Changes in responsiveness of appetite, leptin and hypothalamic IL-1ß and TNF-α to lipopolysaccharide in developing rats.

In addition to its role as a regulator of energy homeostasis, leptin plays a pivotal role in some immune/inflammatory responses. Synthesis and secretion of leptin are increased under immune stress conditions, and increased leptin may participate in the development of anorexia and fever. These actions are partially mediated by up-regulation of hypothalamic IL-1ß. Leptin also protects against immune stress-induced lethality. On the other hand, the response and roles of leptin to immune stress conditions in the neonatal period have scarcely been examined. We hypothesized that 1. the response of leptin to immune stress would be suppressed in the early neonatal period, 2. hyporesponse of leptin in the early neonatal period would attenuate the anorectic response and increase the lethal rate under immune stress conditions and 3. supplementation of leptin in the early neonatal period would increase the anorectic response, whereas it would decrease the lethal rate under immune stress conditions.

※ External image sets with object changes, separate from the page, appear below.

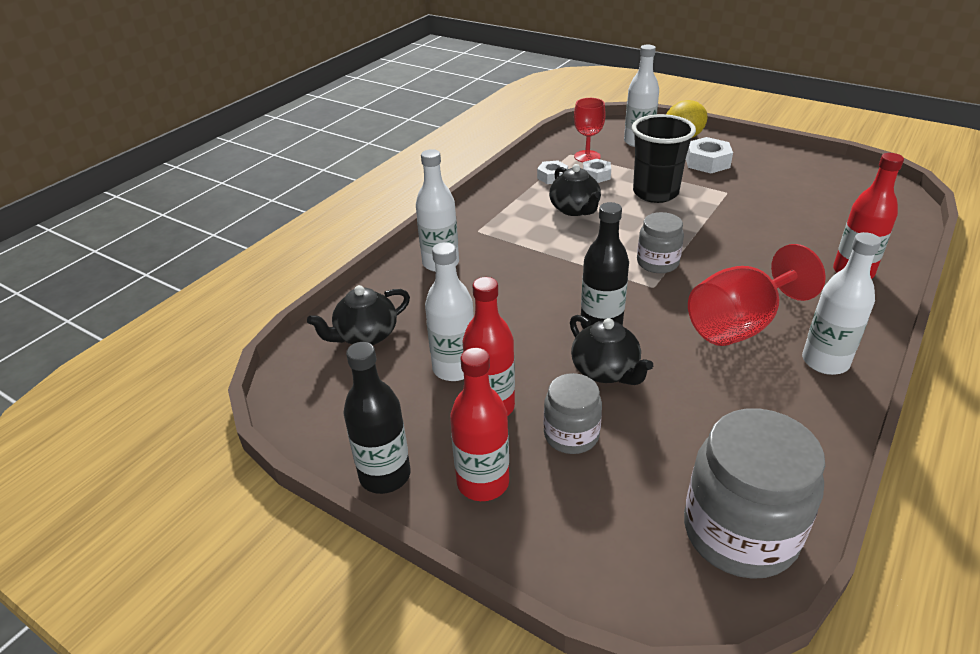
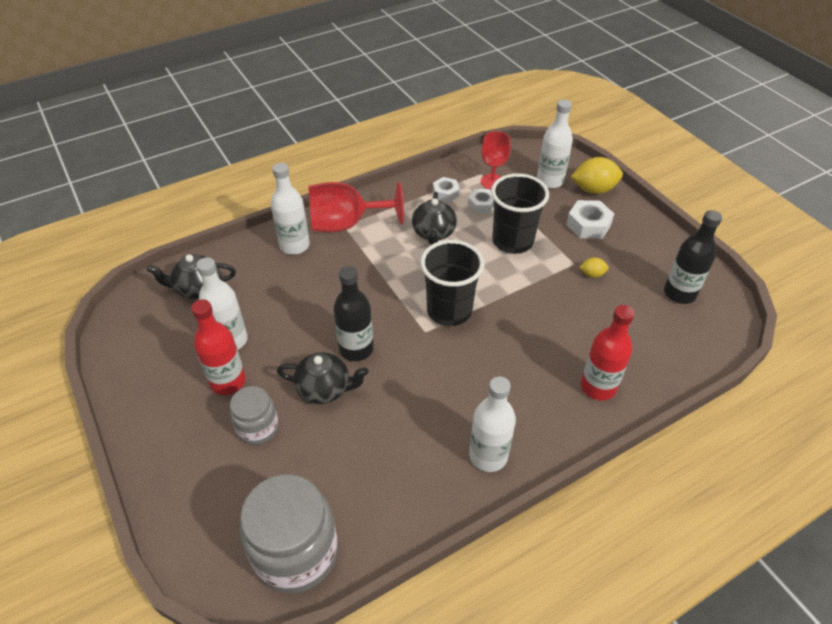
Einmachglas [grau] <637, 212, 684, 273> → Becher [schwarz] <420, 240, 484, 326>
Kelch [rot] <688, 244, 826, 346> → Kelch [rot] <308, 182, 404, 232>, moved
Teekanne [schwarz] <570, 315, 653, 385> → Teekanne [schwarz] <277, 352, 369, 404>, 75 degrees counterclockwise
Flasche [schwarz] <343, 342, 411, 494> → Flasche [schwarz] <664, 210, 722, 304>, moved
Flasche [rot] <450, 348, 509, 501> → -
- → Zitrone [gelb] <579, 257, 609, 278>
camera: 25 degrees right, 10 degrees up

To test these hypotheses, we first examined the developmental changes in the responses of leptin and hypothalamic proinflammatory cytokines, i.e., IL-1ß and TNF-α, to LPS-induced immune stress in female rats. We also examined the developmental changes in the anorectic response and lethality rate under LPS-induced immune stress conditions. Five- and 15-day-old rats showed no leptin response and a weak hypothalamic IL-1ß response to LPS when compared with 25- and 42-day-old rats. Fifteen-day-old rats showed low anorectic responses and high lethality rates when compared with 25- and 42-day-old rats under LPS-induced immune stress conditions. We then examined whether administration of leptin affected the response to the anorectic and lethal effects of LPS in 15-day-old rats. Administration of leptin further attenuated body weight after LPS injection, but not after saline injection. On the other hand, administration of leptin did not affect survival rate. In addition, hypothalamic IL-1ß mRNA levels were not affected by leptin administration. In conclusion, the absence of a leptin response may act to prevent immune stress-induced anorexia during the early neonatal period.

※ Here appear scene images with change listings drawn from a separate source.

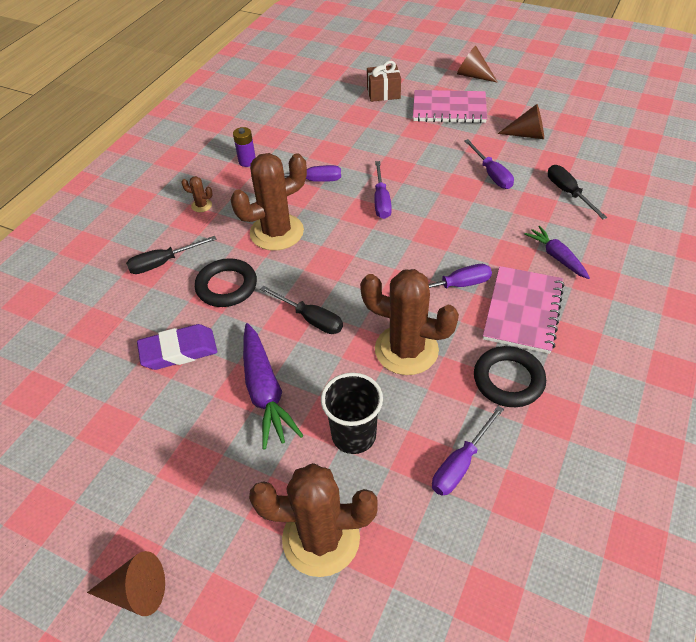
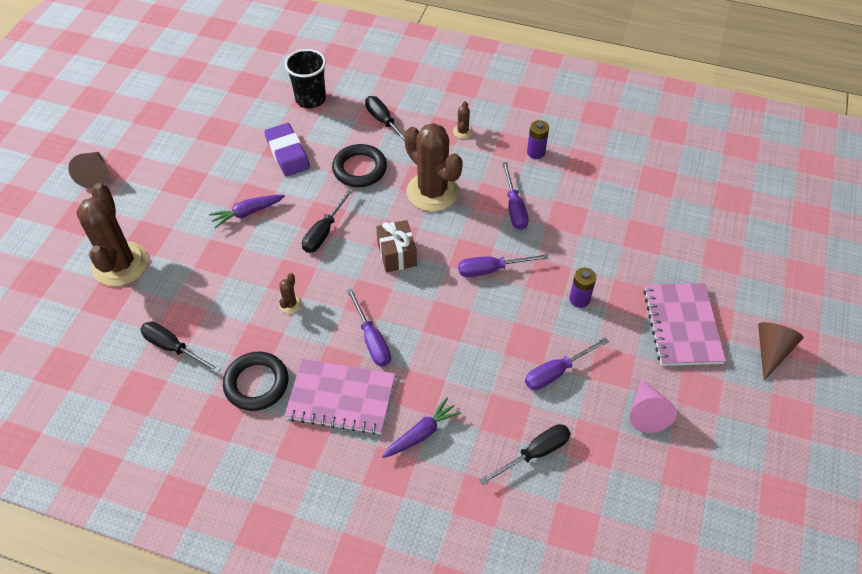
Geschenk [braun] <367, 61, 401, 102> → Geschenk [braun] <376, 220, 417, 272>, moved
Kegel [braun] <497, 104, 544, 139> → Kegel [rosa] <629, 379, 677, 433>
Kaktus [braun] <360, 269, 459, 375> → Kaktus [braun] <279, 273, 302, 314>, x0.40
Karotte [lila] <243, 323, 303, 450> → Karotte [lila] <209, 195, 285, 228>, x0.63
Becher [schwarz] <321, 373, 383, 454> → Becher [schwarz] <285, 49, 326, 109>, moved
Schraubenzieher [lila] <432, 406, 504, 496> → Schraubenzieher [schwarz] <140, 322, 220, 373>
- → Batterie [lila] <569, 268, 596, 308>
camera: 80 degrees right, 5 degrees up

Changes in the responsiveness of serum leptin and hypothalamic neuropeptide Y mRNA levels to food deprivation in developing rats.

Neuropeptide Y (NPY) is an important orexigenic peptide that acts in the brain. The increase in hypothalamic NPY mRNA expression induced by fasting is mainly caused by a decrease in the effects of leptin. We investigated the developmental changes in the sensitivities of leptin and hypothalamic neuropeptide Y to fasting. Hypothalamic NPY mRNA levels were increased by fasting in postnatal days 15 and 25 rats, but not in postnatal day 5 rats. Serum leptin levels were decreased by fasting in rats at all ages (days 5, 15, and 25). In addition, hypothalamic OB-Rb mRNA levels were decreased by fasting in postnatal day 25 rats, but not in postnatal day 5 or 15 rats. Although the percentage of fating-induced decrease in the serum leptin level was larger in the postnatal day 15 rats than in the postnatal day 25 rats, the percentage of increase in the hypothalamic NPY mRNA level in the postnatal day 15 rats was smaller than that in the postnatal day 25 rats. There was a strong inverse correlation between serum leptin levels and hypothalamic NPY mRNA levels in the postnatal day 25 rats, whereas no significant correlation was found between these parameters in the postnatal day 5 or 15 rats. These findings indicate that the sensitivity of hypothalamic NPY mRNA expression to food deprivation and hypoleptinemia has developed by postnatal day 25.